Hope this helps some.

[EDIT]
Duh! I typed NULL instead of NL (fixed above), fumble-fingers!

fgest() will read to a NL, EOF or to one less than size.

NL is the ASCII abbreviation of new line, ASCII EOT is usually EOF in Unix/Linux.

Code:

	Dec	Hex	Octal	Binary		ASCII
	004	004	0004	00000100	EOT	(Ctrl-D)
	010	00a	0012	00001010	NL	(Ctrl-J)

Thanks to http://www.linuxquestions.org/questi...2/#post4978966 for pointing that out.
[/EDIT]

atlantis43 · 06-25-2013, 04:24 PM

helps a lot! Now I get a better idea of the existence of the system buffer vs. mybuffer.

mina86 · 06-25-2013, 04:26 PM

There may be a few buffers between your keyboard and your code. In particular, if you are just typing on your terminal, it is very likely that it is set in line-buffering mode which means that it won't send any data until you press Return.

Then, the TTY device in the kernel will read data to its own buffer and offer it on standard input of your program.

If you've typed more then the TTY driver is willing to handle in one go, then it may read only part of the data and then block in which case the data that has not yet been consumed will still reside in terminal's buffer.

Of course things get much more complicated if you are connected via SSH.

It is also worth nothing that as tronayne has said, 8K isn't a heck of a lot of memory, and if you are reading data from a file, then kernel will most likely read in chunks of multiples of 4K anyway. So a simple fgetc() which returns a single byte may cause operating system to read 4K page anyway.

NevemTeve · 06-26-2013, 03:58 AM

Or you could use getline(3), which is a GNU extension.

tronayne · 06-26-2013, 07:16 AM

If you're serious about C programming, let me recommend an excellent book you might want to pick up: Stephen G. Kochan, Patrick H. Wood, Topics in C Programming (revised ed.). The ISBN is 0-471-53404-8 and it is available from Amazon and other providers (there may be a newer edition).

It's written to teach C programmers how to program and, in my opinion, is the best single-source guide available detailing advanced C programming for a Unix/Linux environment. There are hundreds of working examples (yeah, really, working useable examples). Kochan and Wood come from Bell Labs and write clearly and concisely -- it's an easy read and well worth your time.

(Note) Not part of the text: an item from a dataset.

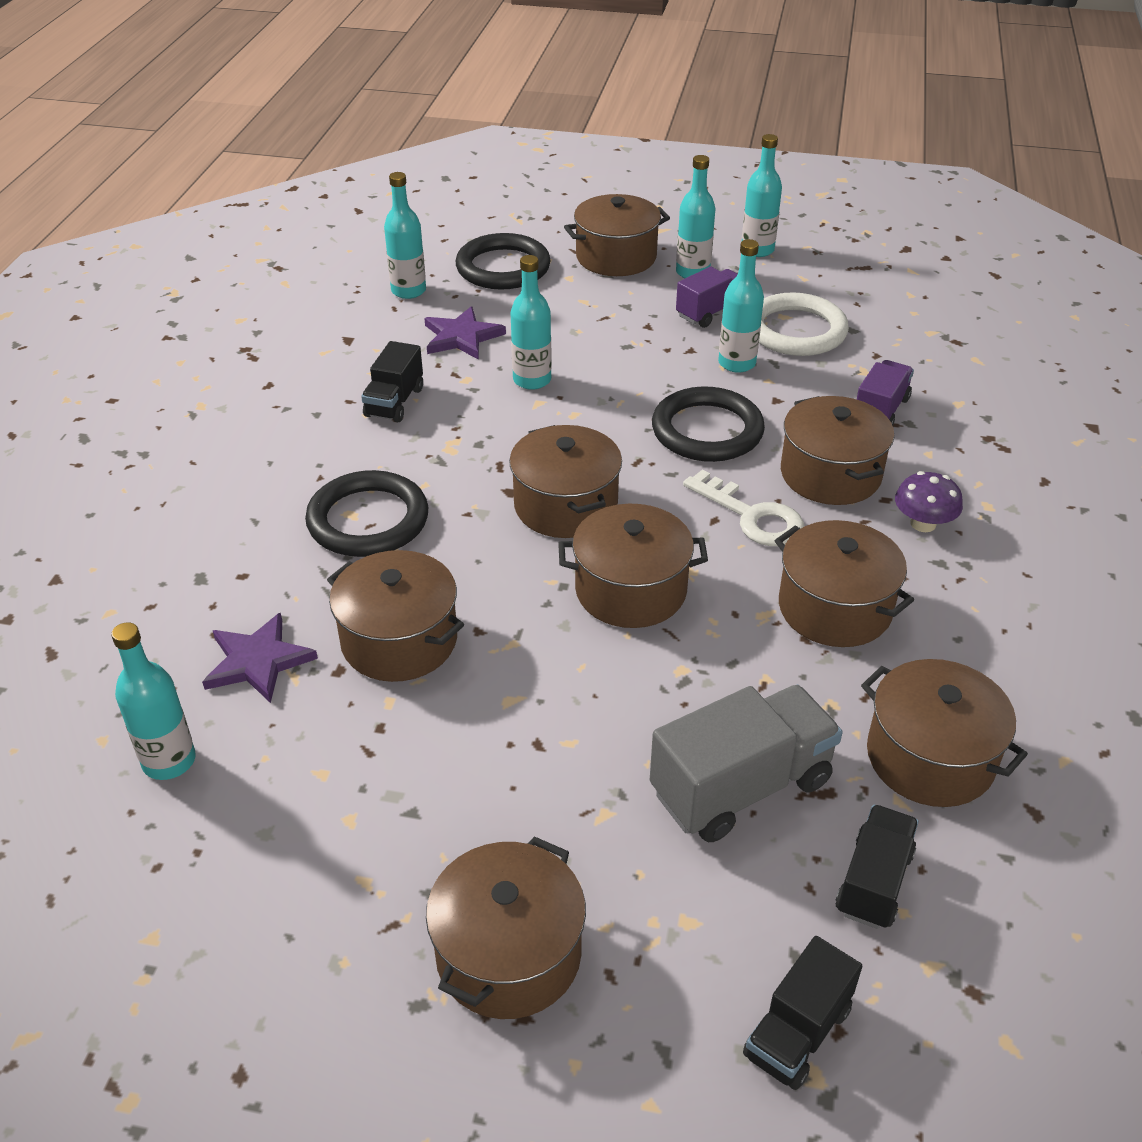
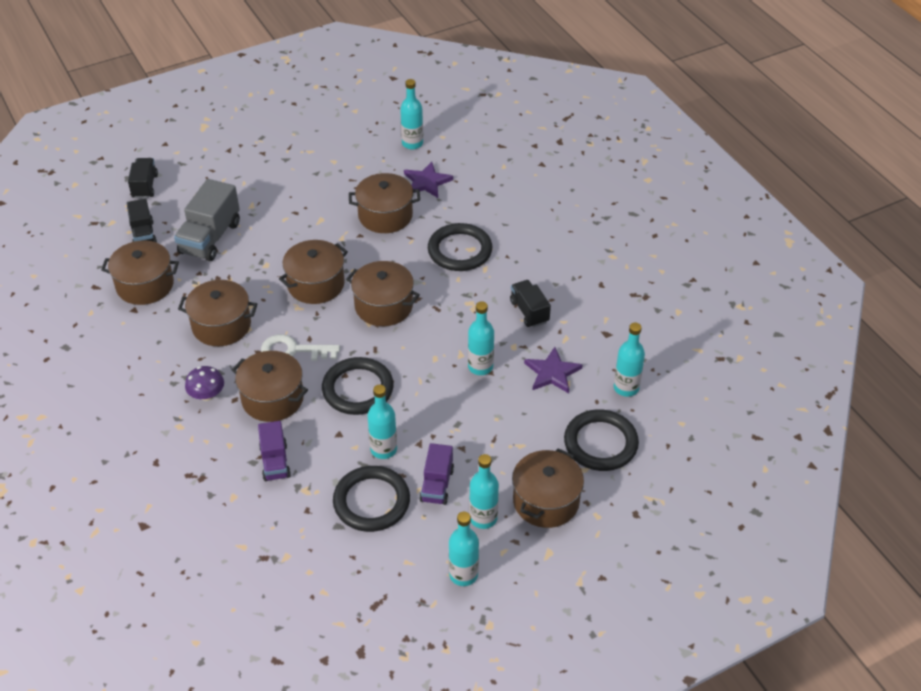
camera: 140 degrees right, 5 degrees up
(508, 954) = (247, 159): brown pot -> none
(796, 331) = (371, 501): white ring -> black ring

I would urge that you write programs to ANSI/POSIX standards -- if you do, they're going to work on pretty much any platform you may need to support. Avoid "handy" extensions -- they're expedient when programming but will come back and haunt you if you need to port from, say, Linux to Solaris (Solaris' C compiler is not GNU). Stick with the standards and you won't be reinventing the wheel (and getting telephone calls at three in the morning, either). And, if you need to port to Microsoft, heaven help you if you don't stick to standards.

Hope this helps some.

linosaurusroot · 06-26-2013, 07:55 AM

Quote:

Originally Posted by tronayne

it will terminate the string with a null); it will read to a NULL character or to one less than the size of the buffer
Also, read the manual page for fgets for more information.

http://linux.die.net/man/3/fgets

Reading stops after an EOF or a newline. If a newline is read, it is stored into the buffer.